[[ Excerpt provided, beginning ]]
POT 04/11/13 Div $0.28USD per share
XE 04/11/13 historical $1USD = 1.0108486696CAD
$0.28USD = $0.2830CAD per share

Received *$28.30CAD* on 05/02/13 for 100 shares

Use the pay date instead?
XE 05/02/13 historical $1USD = 1.0085866157CAD
$0.28USD per share = $28.24CAD for 100

Now the challenge is for someone with TDWH to post an unadulterated screen shot of their POT 04/11/13 dividend instead of dancing around the subject


----------



## mrPPincer (Nov 21, 2011)

The conversion rate should be the Bank of Canada closing rate on the day the company pays the dividend, not the day your brokerage processes the dividend.

m3s, in your example above you used the april 11 mid-market rates from the xe calculator
according to my records* (a printout from my G&M porfolio page) the BoC closing rate for april 11 was US$=C1.0107), 

So if POT paid out a $0.28USD dividend, 
then at BoC closing rates, the dividend was worth $0.282996CAD, or C$28.30 for 100 shares, *exactly what you were paid !!!*
You said you have your POT shares with Questrade??


pablito,

TDW typically pockets about 1.9% in the first conversion from $USD to $CAD regardless of whether you drip or not

If you drip, the amount pocketed by TDW on the conversion back from $CAD to $USD is less, usually an additional 0.9% or so, on top of the 1.9% or so that gets taken from every Canadian that has $US divys with TDW in a registered account,

so you are gonna get stung by TDW regardless; if you want the extra shares, you may as well drip them, the additional 0.9% is less than a simple one-way conversion plus trading fees.. unless you do a Norbert's gambit and buy a large amount of shares, your choice.



*The closing rates for $USD to $CAD can be found on the Bank of Canada website; I didn't see the historical rate for april 11 2013 there, but I've found that the conversion rates on my Globe Porflioio printouts are always the same as the posted closing rates on the BoC website.


----------



## m3s (Apr 3, 2010)

mrPPincer said:


> So if POT paid out a $0.28USD dividend,
> then at BoC closing rates, the dividend was worth $0.282996CAD, or C$28.30 for 100 shares, *exactly what you were paid !!!*
> You said you have your POT shares with Questrade??


Yes there is a $28.30CAD paid from POT $0.28USD dividend on my last Questrade statement

I find it hard to believe they wouldn't take at least the 1.50% though. humble said others calculated a fee on ABX divvies at Questrade, and I wouldn't be surprised. Need more examples I think


----------



## mrPPincer (Nov 21, 2011)

m3s 
Then we have proof
You were not charged a conversion fee at Questrade

People who do the calculations have to use the BoC closing rates for the day of the comany's dividend, maybe that's where the confusion is coming from.
[[ Excerpt provided, end ]]
[[ Entries provided, beginning ]]
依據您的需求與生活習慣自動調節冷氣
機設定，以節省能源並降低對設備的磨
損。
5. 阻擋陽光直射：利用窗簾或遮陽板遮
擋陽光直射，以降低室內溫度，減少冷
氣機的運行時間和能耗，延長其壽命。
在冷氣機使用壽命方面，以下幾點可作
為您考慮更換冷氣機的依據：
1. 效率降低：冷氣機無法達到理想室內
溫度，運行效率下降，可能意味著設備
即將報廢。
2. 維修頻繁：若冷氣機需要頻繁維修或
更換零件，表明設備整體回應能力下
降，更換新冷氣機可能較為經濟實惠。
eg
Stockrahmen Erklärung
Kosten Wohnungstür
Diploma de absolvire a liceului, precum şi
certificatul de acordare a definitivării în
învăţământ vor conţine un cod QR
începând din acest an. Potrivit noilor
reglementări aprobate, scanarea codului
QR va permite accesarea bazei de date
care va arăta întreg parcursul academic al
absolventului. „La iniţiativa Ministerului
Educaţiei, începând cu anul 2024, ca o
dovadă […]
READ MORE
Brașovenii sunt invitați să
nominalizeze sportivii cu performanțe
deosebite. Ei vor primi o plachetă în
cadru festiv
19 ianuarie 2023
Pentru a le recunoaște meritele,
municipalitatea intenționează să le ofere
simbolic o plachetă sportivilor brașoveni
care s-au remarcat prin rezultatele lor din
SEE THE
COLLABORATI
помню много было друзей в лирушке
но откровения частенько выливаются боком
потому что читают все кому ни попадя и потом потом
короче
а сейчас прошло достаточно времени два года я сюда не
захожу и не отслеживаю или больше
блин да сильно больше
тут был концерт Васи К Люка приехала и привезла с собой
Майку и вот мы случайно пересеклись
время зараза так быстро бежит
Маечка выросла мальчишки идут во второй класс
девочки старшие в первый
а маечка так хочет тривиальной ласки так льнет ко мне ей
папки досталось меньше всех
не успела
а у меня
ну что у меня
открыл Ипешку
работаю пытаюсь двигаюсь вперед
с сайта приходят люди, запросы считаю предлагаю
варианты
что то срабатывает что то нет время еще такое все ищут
[[ Entries provided, end ]]
#### Problems to work on
A: Answer these questions from the forum thread:
(i) What Bank of Canada closing rate for April 11 does mrPPincer cite from his records?
(ii) About what percentage does TDW typically pocket in the first conversion from USD to CAD?
(iii) On what date was the $28.30CAD for 100 shares received?
B: List every distinct percentage figure that appears in the forum thread.
C: Reproduce the stretch of the forum thread from "POT 04/11/13 Div $0.28USD" through "pay date instead?".
The rows have no connection to the forum thread.

#### Exercise solutions
A:
(i) US$=C1.0107
(ii) About 1.9%
(iii) 05/02/13

B: 1.9%, 0.9%, 1.50%

C:
POT 04/11/13 Div $0.28USD per share
XE 04/11/13 historical $1USD = 1.0108486696CAD
$0.28USD = $0.2830CAD per share

Received *$28.30CAD* on 05/02/13 for 100 shares

Use the pay date instead?